> [Tarea 1]:
Contesta estas preguntas con datos del relato sobre el monasterio de Taxiarches:
(a) ¿Cuántos monjes viven ahora en el monasterio?
(b) ¿Dónde se encuentran las viñas de pasas de Corinto del convento?
(c) ¿Qué hay encima de la puerta principal?
> [Tarea 2]: Explica en una a tres oraciones cómo comen los jovencitos del monasterio y en qué se diferencian de los demás, según el relato sobre el monasterio de Taxiarches.
> [Tarea 3]: Prosigue el relato sobre el monasterio de Taxiarches desde su última oración.

Golfo de Corinto

Final del recorrido: Hasta Rhion

“[…] nos aparece al pie del Glokos el imponente monasterio de Taxiarches con cipreses delgados delante. Vemos primero la fachada que tiene unos balcones salientes, en parte ventanas con arcos redondos y un comienzo de una torre redonda. La fachada principal da a una plaza con tres hornacinas en forma de arco con santos encima de la puerta principal y dos balcones cubiertos […]. En este monasterio viven ahora 60 monjes y 60 jovencitos desde los 9 y diez años. Los últimos no comen en el refectorio como los otros sino en grupos de 3 a 5 bajo la tutela de un maestro. Las viñas de las pasas de Corinto del convento, que tienen muchas, están situadas abajo en la marina. A la derecha de la plaza, cuando se mira hacia el monasterio, hay una hospedería para pelegrinos con una finca ancha y establos y detrás un cementerio con una iglesita en medio y cipreses al lado. Delante de la plaza hay un jardincito con una pérgola de vino de un lado al otro, donde crecen unos saucos llorones y muchas rosas abundantes.”

> [Entradas proporcionadas]:

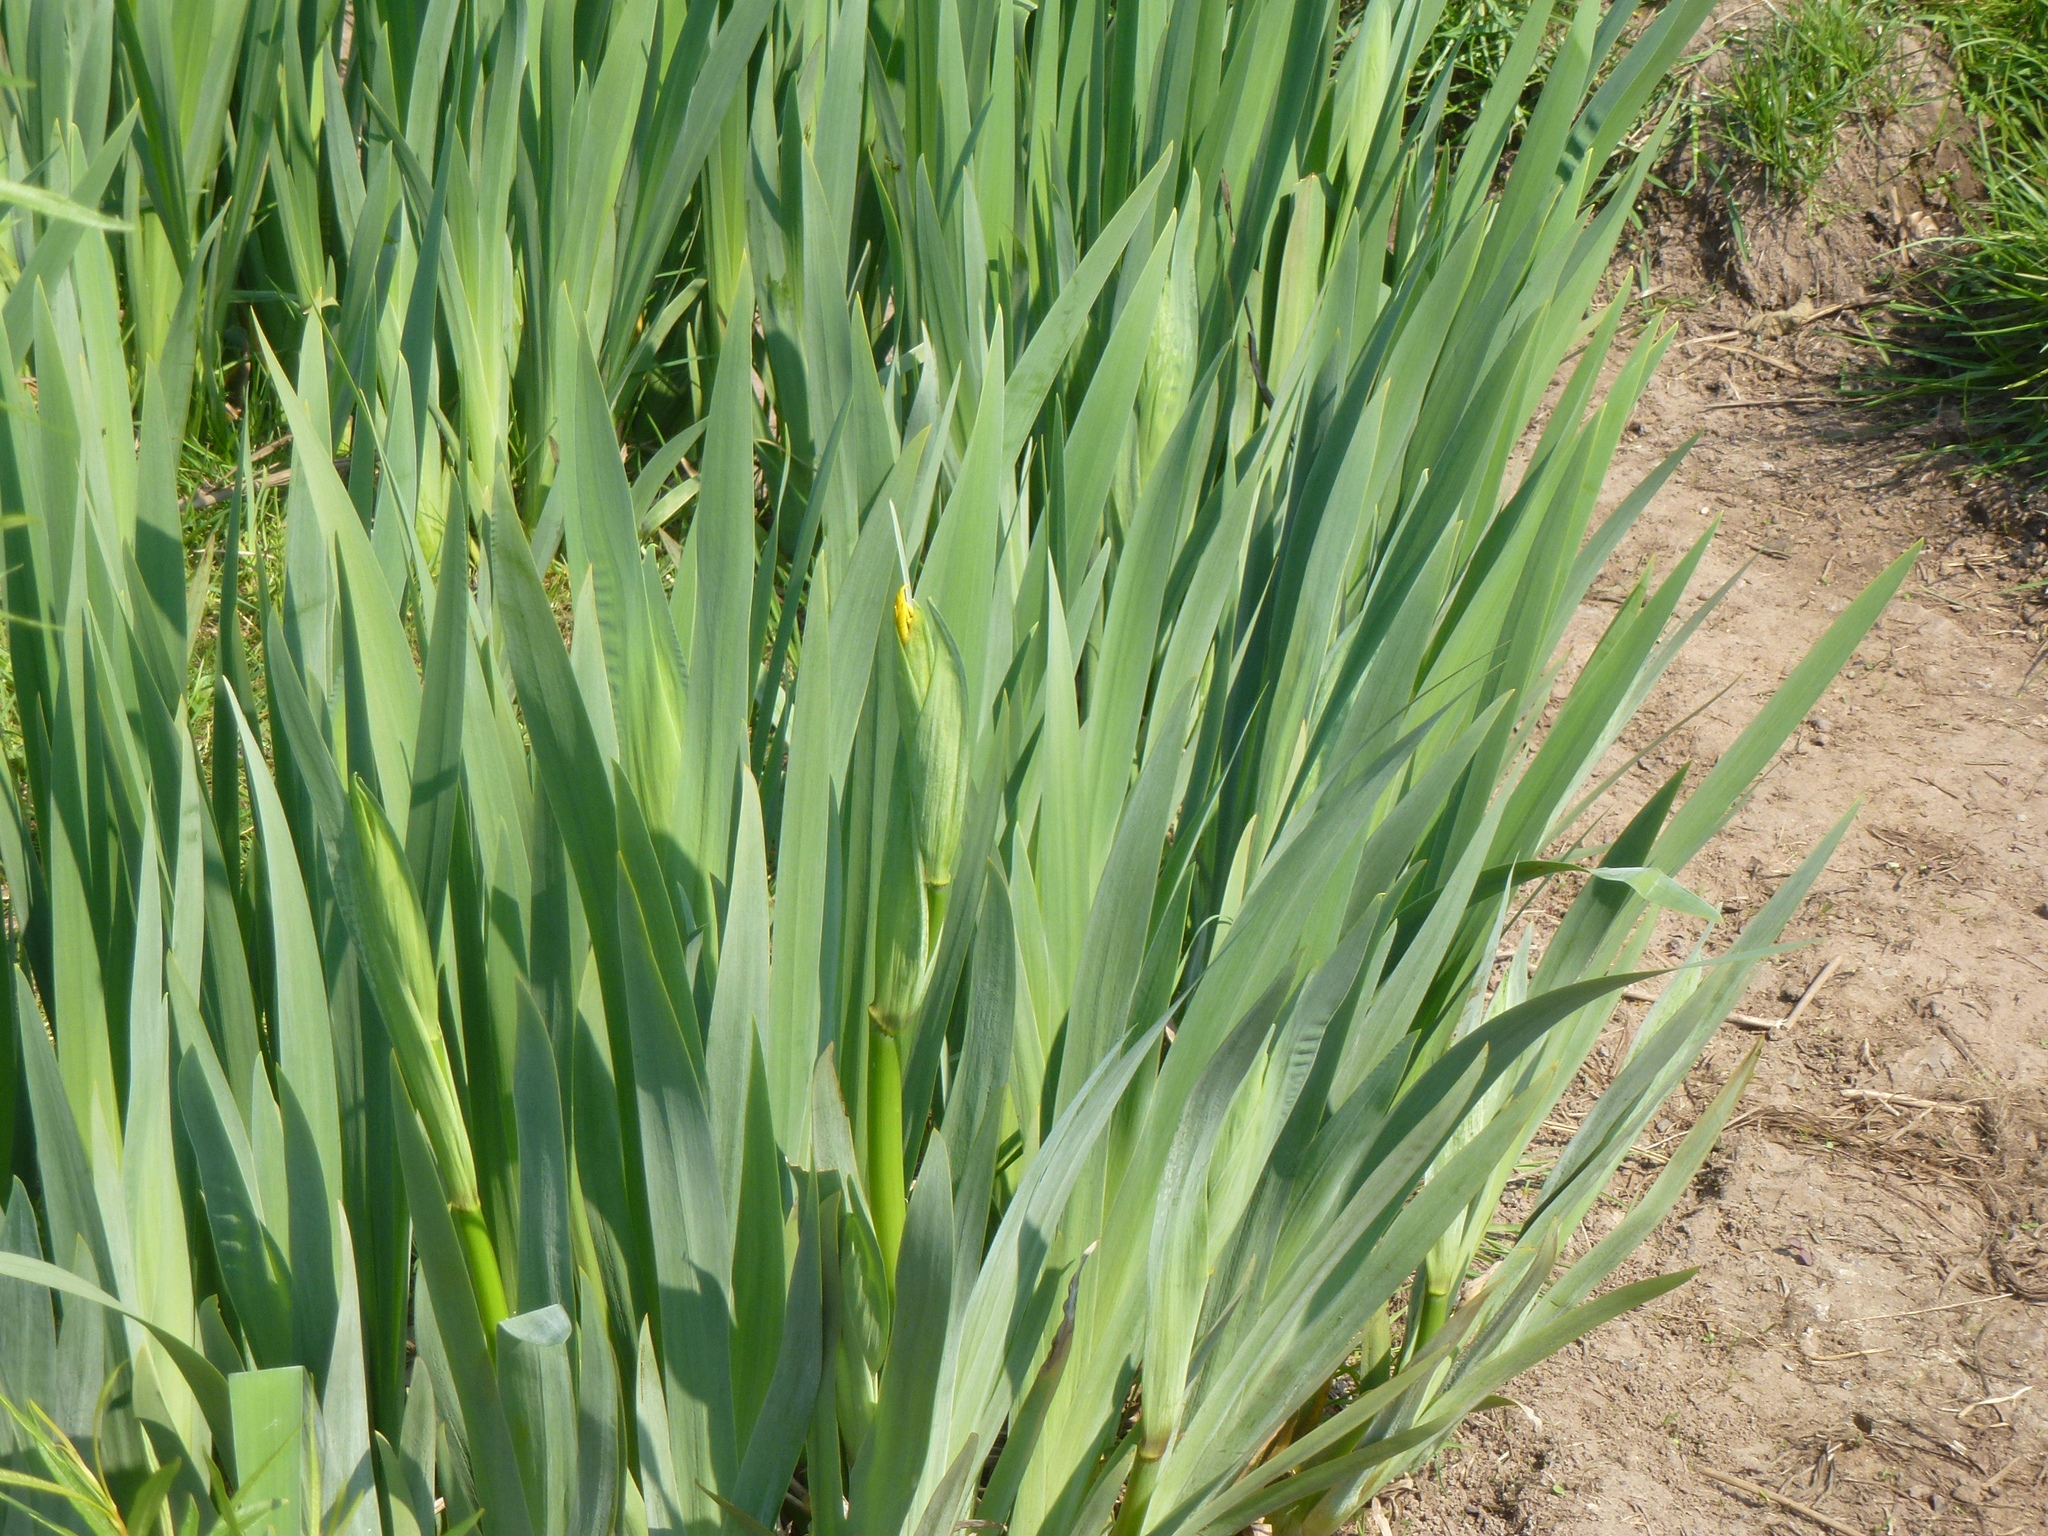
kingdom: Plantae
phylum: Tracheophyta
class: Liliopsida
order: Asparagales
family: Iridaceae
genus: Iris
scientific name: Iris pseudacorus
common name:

...

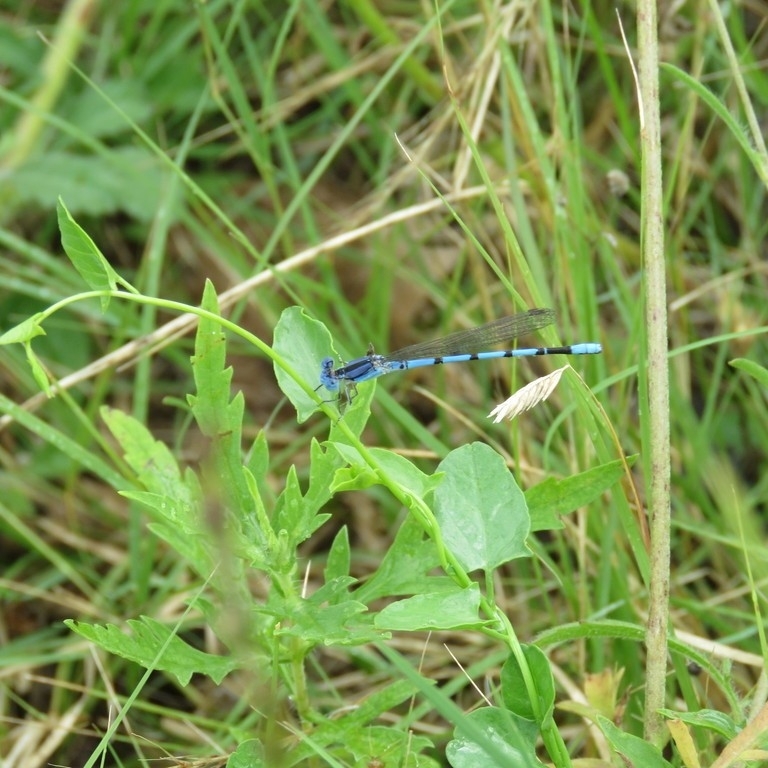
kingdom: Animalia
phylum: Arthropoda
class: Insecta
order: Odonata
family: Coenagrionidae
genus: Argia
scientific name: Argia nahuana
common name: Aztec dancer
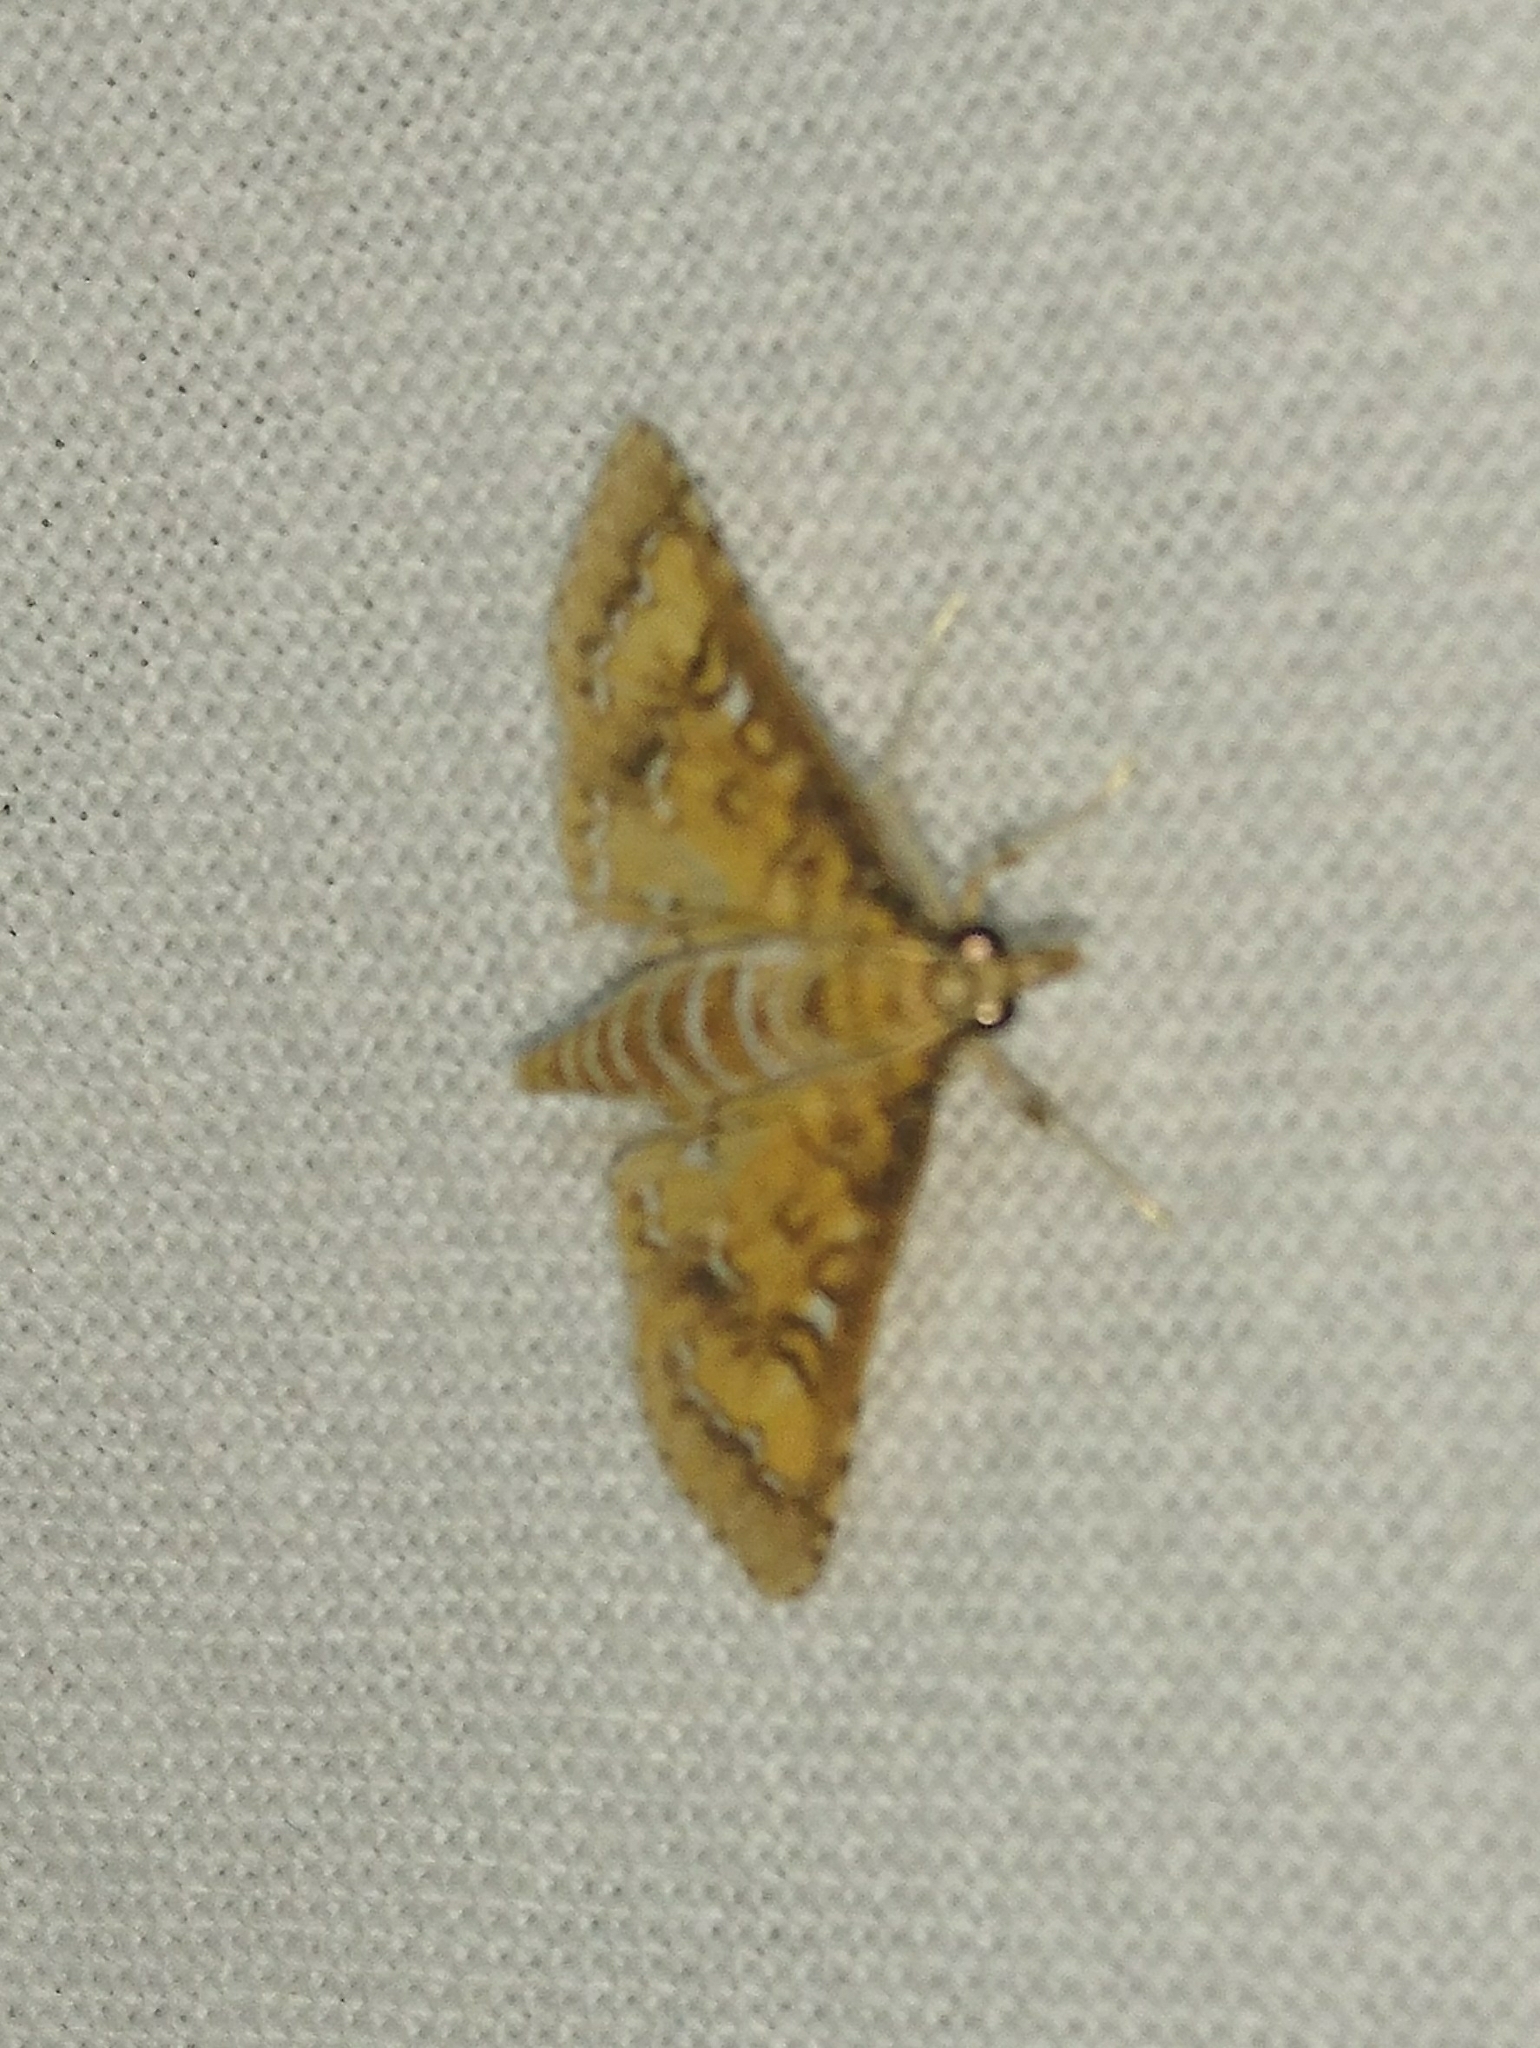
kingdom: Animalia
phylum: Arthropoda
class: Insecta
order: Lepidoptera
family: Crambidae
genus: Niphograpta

> [Respuesta 1]:
(a) 60 monjes.
(b) Abajo, en la marina.
(c) Tres hornacinas en forma de arco con santos.

> [Respuesta 2]: Los jovencitos, de nueve y diez años en adelante, no comen en el refectorio como los demás. Comen en grupos de 3 a 5 bajo la tutela de un maestro.

> [Respuesta 3]:
“En la punta plana de arena, donde antes estaba el templo de Poseidón que enfrente en la punta de Anti-Rhion tenía su pareja, está el castillo de Rhion, fuerte, medieval, en gran parte construido por los venecianos o por lo menos modificado, pero ahora muy abandonado […]. La parte del oeste del cuartel lateral se emplea como prisión para delincuentes, levantando un muro fuerte delante, encima del cual se pasean los guardianes. Cuando estuve allí encontré 246 prisioneros, 40 de ellos iban a ser decapitados, me dijo el comandante; se paseaban en cadenas. Pueden pasearse dentro del edificio durante dos horas por la mañana y por la tarde. En el lado del este están de la misma manera pero menos vigilados, los casos menos graves; había 38. Unos como los otros tenían un aspecto muy salvaje y estaban delgados y pálidos por estar tanto tiempo en prisión […].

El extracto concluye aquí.